Nell’ambito del Bando “Sport e inclusione 2020” promosso da Fondazione Crc, ha partecipato al progetto “Spor­tissimo” rilasciando un’intensa e importante testimonianza all’interno del video prodotto in collaborazione con diverse associazioni del territorio. Quanto è importante, secondo lei, lo sport in un’ottica di inclusione sociale?

«Promuovere e diffondere lo sport per tutti è essenziale. Praticarlo è occasione per recuperare fiducia in se stessi, utile ai fini riabilitativi, op­portunità per stare con gli altri e riprendere le relazioni sociali, tramite per recuperare una vita piena ed attiva… si potrebbe continuare con un lungo elenco di aspetti sempre positivi. Ai fini dell’integrazione e dei valori sociali e un settore essenziale in cui bisognerebbe investire senza se e senza ma».

Quanta strada c’è ancora da fare in questo senso?

«Credo che l’obiettivo ultimo sia superare gli ostacoli fisici e culturali che ancora si frappongono e dividono la società tra normodotati e disabili. Un percorso non facile e ancora tutto in salita. In un’ottica di integrazione le associazioni sportive hanno il compito di aprirsi. Per esempio facendo lavorare insieme disabili e normodotati come avviene nella danza o aprire a corsi misti come nel canottaggio, dove equipaggi compositi remano insieme».

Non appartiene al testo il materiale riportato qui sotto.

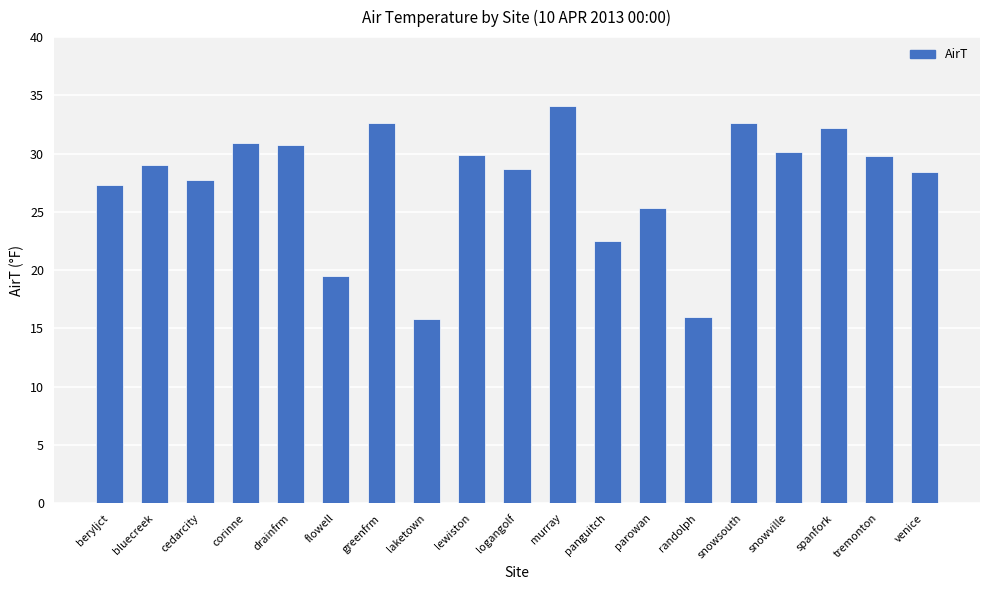

What is the greatest value displayed?

34.1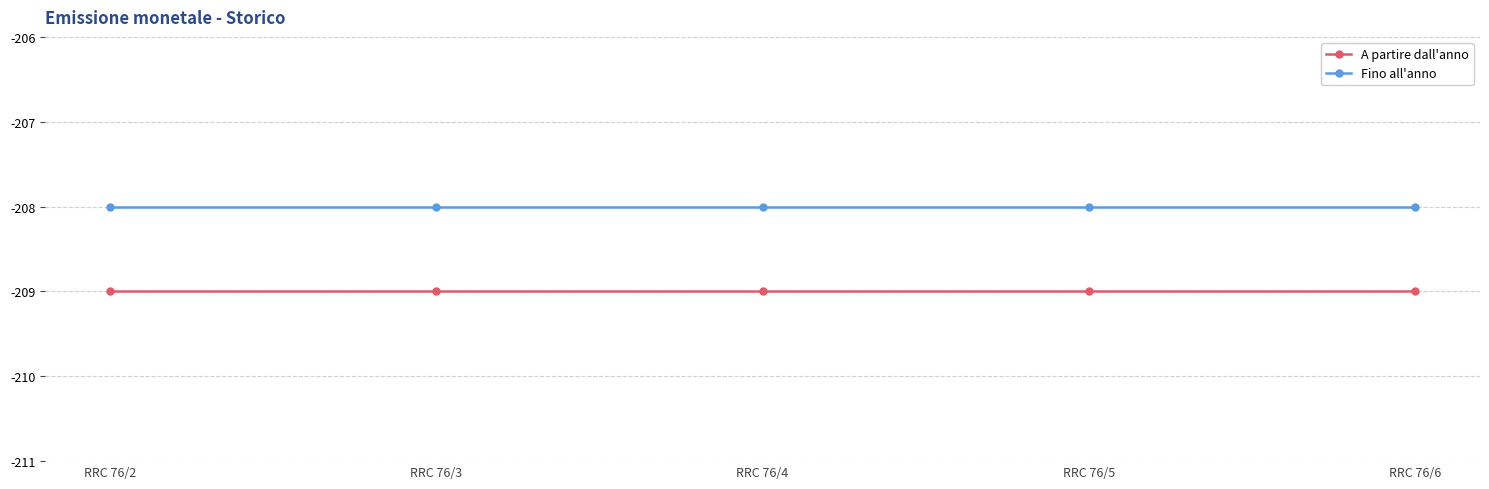

How many distinct data groups are displayed?

2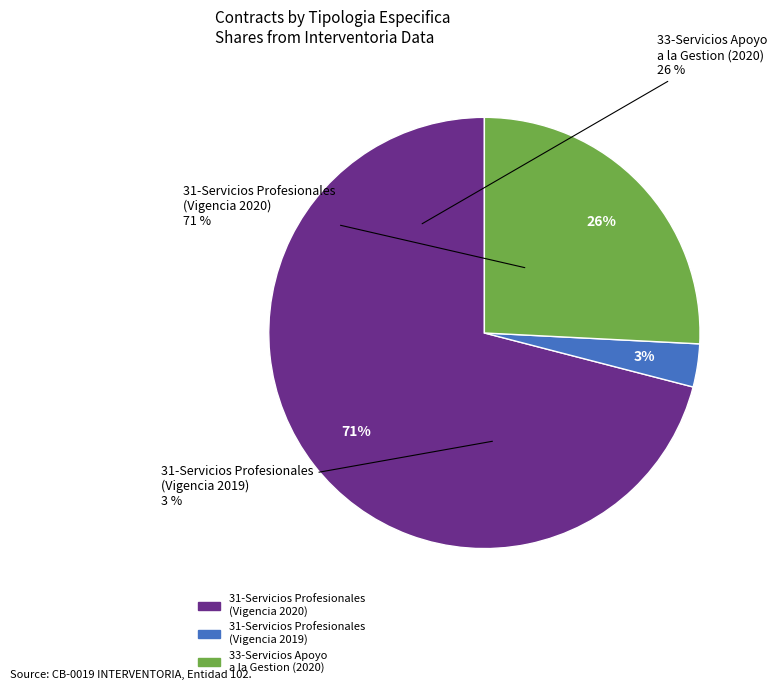

Is it true that FILA_19 is 1% of the pie?

False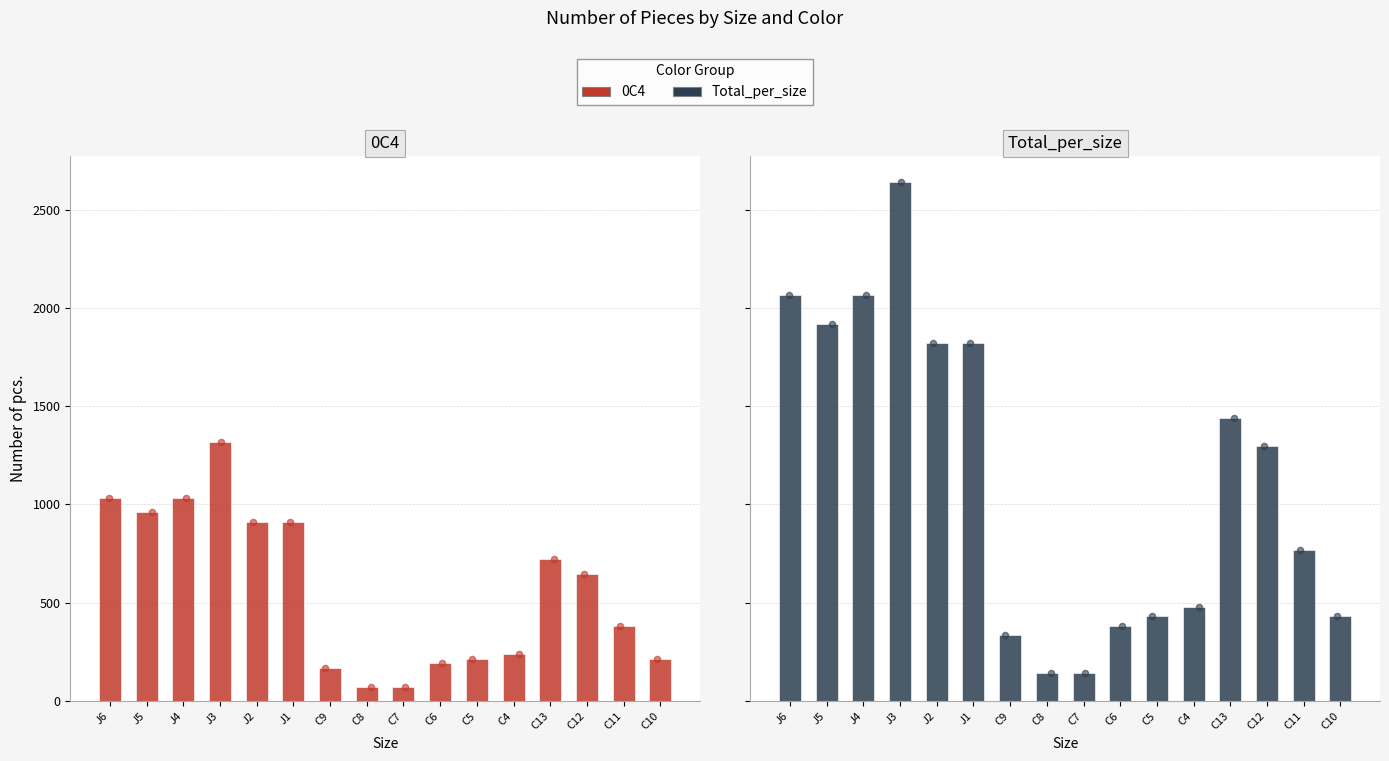

What is the total value across all series at C4?

720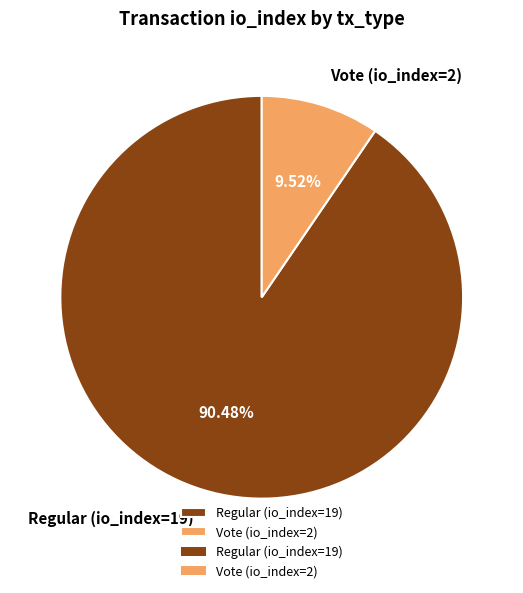

Does Regular (io_index=19) account for over 50% of the chart?

Yes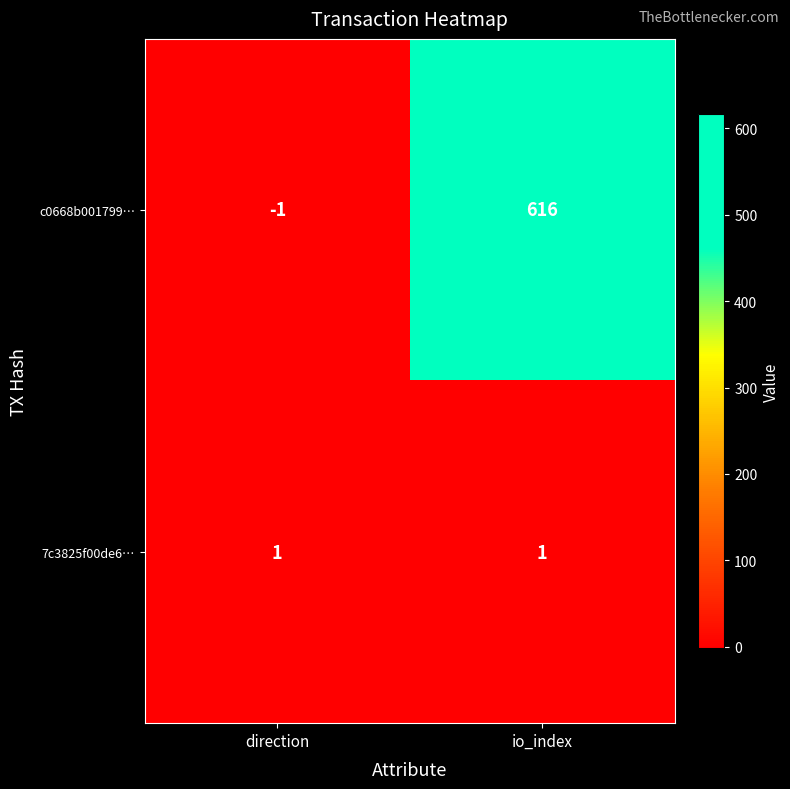

Is it true that 7c3825f00de6… equals 1 at direction?

True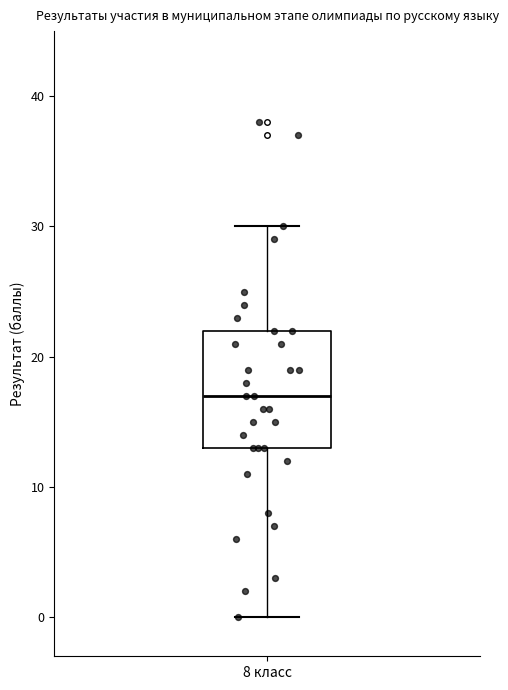

Read this box plot against the y-axis: the position of the median line, the range covered by the box, and the ends of both whiskers. The values are not printed on the chart, so give them approximately, as read against the axis.

median 17, box 13 to 22, whiskers 0 to 30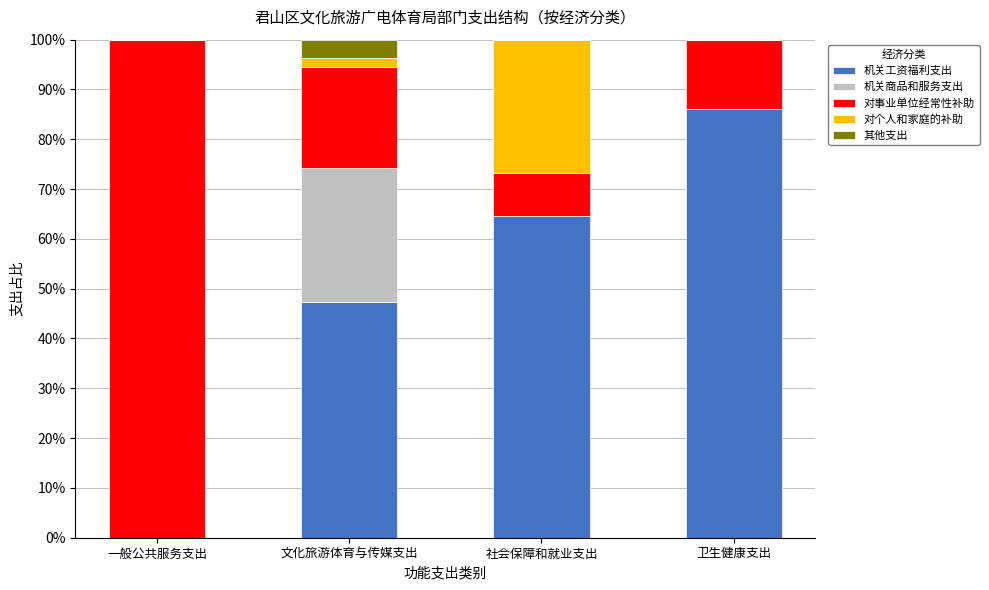

What are all the series names shown in the legend?

机关工资福利支出, 机关商品和服务支出, 对事业单位经常性补助, 对个人和家庭的补助, 其他支出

C’è un progetto, una sfida, una vittoria che ricorda con particolare affetto o della quale è particolarmente orgoglioso?
«Sono solito, per carattere, pormi continuamente di fronte a nuove sfide e sviluppare nuovi progetti ma non mi soffermo mai a guardare indietro a valutare quanto fatto, comunque la mia famiglia continua ad essere la cosa per me più importante».

Come detto, lei ha una lunga carriera politica alle spal­le (anche futura?). Cosa con­siglia ai giovani che intendono impegnarsi per la comunità?
«La politica è costruire, è fare comunità, è dedicarsi agli altri, è servizio, passione e sacrificio da non confondersi con i soli obiettivi personali».